Perché comprendere la politica oggi richiede più psicologia che numeri.

Giuro, stavo provando a scrivere un’analisi del voto “tradizionale”, quelle zeppe di numeri, dati, indicatori, interessi materiali, appartenenze sociali, contesto nazionale e particolare locale, così come ci hanno insegnato nelle nostre “chiese”, ma ho desistito.
Sarebbe stato troppo noioso e, sicuramente, poco social.

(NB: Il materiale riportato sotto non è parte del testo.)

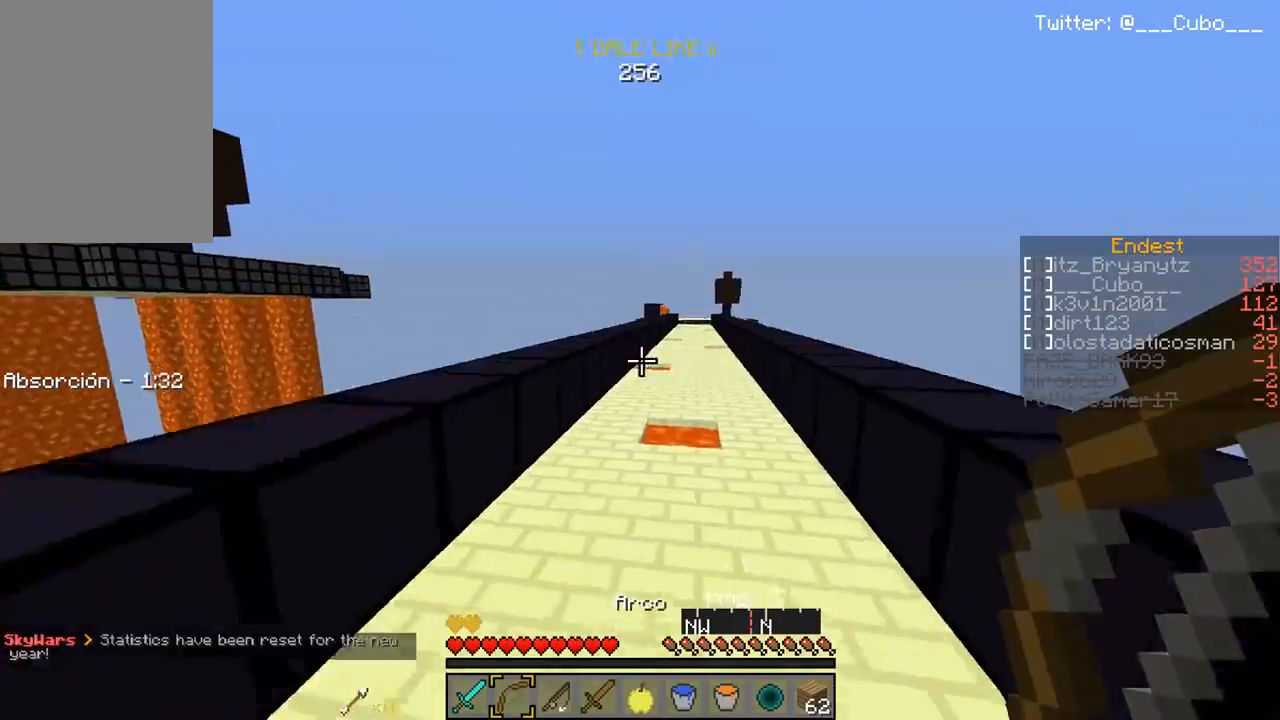
{"keys": ["w"], "mouse": [], "events": [[117, "a", "down"], [317, "a", "up"]]}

Credo, invece, sia molto più “interessante” (o divertente ?) leggere le tante “psicoanalisi” del voto che, fin dai primi exit poll, ci offrono una spaccato assolutamente degno della città di Levi Bianchini.
Si passa dalla tipica razionalizzazione (è colpa di qualcuno/qualcosa) alla negazione (abbiamo vinto moralmente), dallo spostamento (è colpa di chi non mi ha votato) alla scissione (chi vince è cattivo e viceversa), dalla idealizzazione del proprio campo (la Meloni è …) al narcisismo di gruppo (siamo al Governo …), etc etc

La politica è altro ma anche, sempre di più, tutto questo.
E così le elezioni si trasformano in uno “spettacolo”, in un concorso a premi, in una gara di slogan vuoti e irrealistici, in una fiera delle vanità e delle ambizioni personali.

In questo contesto diventa sempre più complicato parlare di temi concreti, di programmi, di proposte … di politica insomma.
Quella non “disintermediata”, quella fatta di competenza, di esperienza, di passione, di militanza, di comunità, quella che tanto ci manca e che continuiamo ostinatamente a preferire e a ricercare.